▶ _ACTION ITEM A_:
From the passage on accelerating FFT, extract word for word the part starting at "Zeman proposed conjugate" and ending at "of computing resources.".

Abstract
Recently, Fast Fourier Transform (FFT) was introduced to study pattern characterization in textiles. Accelerators are a promising platform to accelerate large-scale FFT computation. However, current accelerating FFT only uses the accelerator to compute, but uses a CPU as a mere task controller. Additionally, a specified interface for FFT is built into the China accelerator (CA), which severely restricts FFT parallelization and performance. Hence, we transform four multiplications and six additions into six Fused Multiply Add (FMA) operations, then reduce total float operations by 40%, assisted by FMAs equipped with a Vector Processing Unit (VPE). Moreover, we propose an Interface Adapter (IA) to cater to a specified interface and a Fused Algorithm for Interface Adapter (FAIA) to fully use both the CA and CPU to compute large-scale FFT with coordination. Experimental results validated successful performance.
Keywords
Introduction
The Fast Fourier Transform (FFT) is one of the most widely-used numerical algorithms today in science and engineering domains for advanced textile research, large-scale physics simulations, signal processing, and mechanical responses of materials with complex structures. 1–6 In the field of textiles and clothing, FFT can be used in online textile and clothing quality inspection and it is essential in controlling and updating textile and clothing quality for cotton textile corporations. FFT images can also be used as elements for textile image design for items such as clothing.
Because of color sense with expansion and contraction, the real Fourier transform can automatically generate patterns with fine structure. Based on the FFT with Fused Multiply Add (FMA) for the China accelerator (CA), a clothing image program can automatically generate FFT images. Thus, samples of fashion and textile images using patterns of points and their combinations can be designed efficiently.
Zeman proposed conjugate gradient FFT-based solvers to resolve the linear elastic problem, 7 and Kabel used composite voxels in FFT-based homogenization to consider the interface, which can really improve the local quality of the calculated strain and stress fields; homogeneous reference material should be introduced into FFT-based methods. 8 However, large scientific and engineering computations would spend the majority of execution time on large size FFTs, which require a large amount of computing resources.

▶ _ACTION ITEM B_:
Copy every line of the entries below without any change, leaving the pictures out.

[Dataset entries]
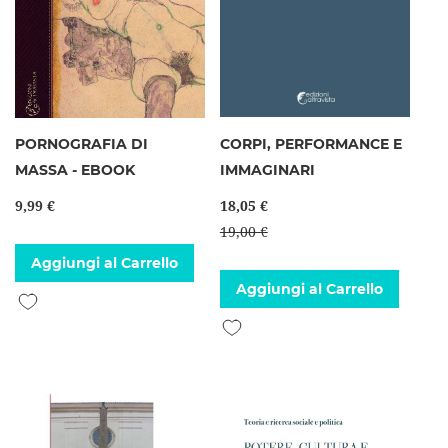
PORNOGRAFIA DI
CORPI, PERFORMANCE E
MASSA - EBOOK
IMMAGINARI
9,99 €
18,05 €
19,00 €
Aggiungi al Carrello
Aggiungi al Carrello
Aggiungi alla lista desideri
Aggiungi alla lista desideri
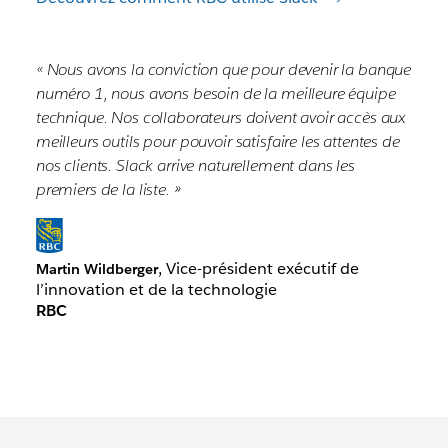
« Nous avons la conviction que pour devenir la banque
numéro 1, nous avons besoin de la meilleure équipe
technique. Nos collaborateurs doivent avoir accès aux
meilleurs outils pour pouvoir satisfaire les attentes de
nos clients. Slack arrive naturellement dans les
premiers de la liste. »
, Vice-président exécutif de
Martin Wildberger
l’innovation et de la technologie
RBC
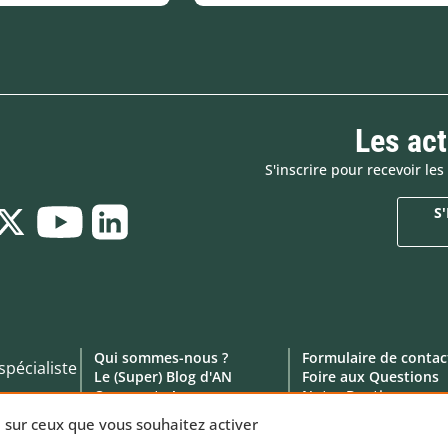
Les ac
S'inscrire pour recevoir l
S
Qui sommes-nous ?
Formulaire de contac
spécialiste
Le (Super) Blog d'AN
Foire aux Questions
On recrute !
Notre Boutique
Click & Collect
duits
e sur ceux que vous souhaitez activer
Location de matériel
 Vente en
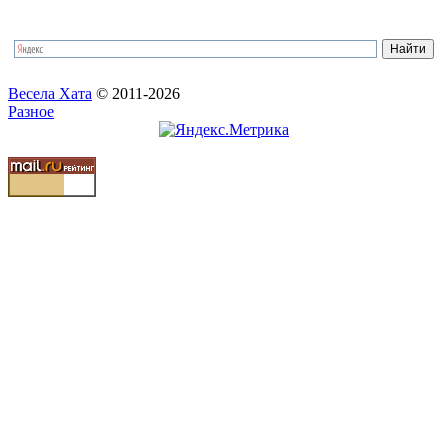
Весела Хата
© 2011-2026
Разное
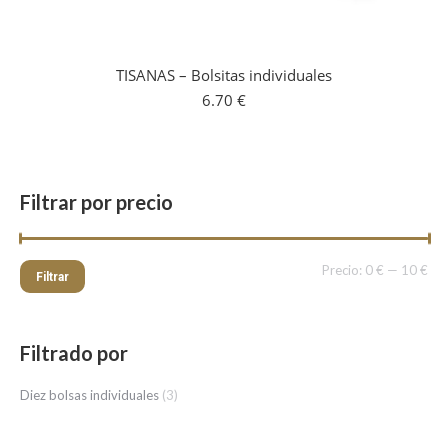
TISANAS – Bolsitas individuales
6.70
€
Filtrar por precio
Pre
Pre
Precio:
0 €
—
10 €
Filtrar
mí
má
Filtrado por
Diez bolsas individuales
(3)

▶ _EXERCISE RESULT A_:
Zeman proposed conjugate gradient FFT-based solvers to resolve the linear elastic problem, 7 and Kabel used composite voxels in FFT-based homogenization to consider the interface, which can really improve the local quality of the calculated strain and stress fields; homogeneous reference material should be introduced into FFT-based methods. 8 However, large scientific and engineering computations would spend the majority of execution time on large size FFTs, which require a large amount of computing resources.

▶ _EXERCISE RESULT B_:
PORNOGRAFIA DI
CORPI, PERFORMANCE E
MASSA - EBOOK
IMMAGINARI
9,99 €
18,05 €
19,00 €
Aggiungi al Carrello
Aggiungi al Carrello
Aggiungi alla lista desideri
Aggiungi alla lista desideri
« Nous avons la conviction que pour devenir la banque
numéro 1, nous avons besoin de la meilleure équipe
technique. Nos collaborateurs doivent avoir accès aux
meilleurs outils pour pouvoir satisfaire les attentes de
nos clients. Slack arrive naturellement dans les
premiers de la liste. »
, Vice-président exécutif de
Martin Wildberger
l’innovation et de la technologie
RBC
Les ac
S'inscrire pour recevoir l
S
Qui sommes-nous ?
Formulaire de contac
spécialiste
Le (Super) Blog d'AN
Foire aux Questions
On recrute !
Notre Boutique
Click & Collect
duits
e sur ceux que vous souhaitez activer
Location de matériel
 Vente en
Весела Хата
© 2011-2026
Разное
TISANAS – Bolsitas individuales
6.70
€
Filtrar por precio
Pre
Pre
Precio:
0 €
—
10 €
Filtrar
mí
má
Filtrado por
Diez bolsas individuales
(3)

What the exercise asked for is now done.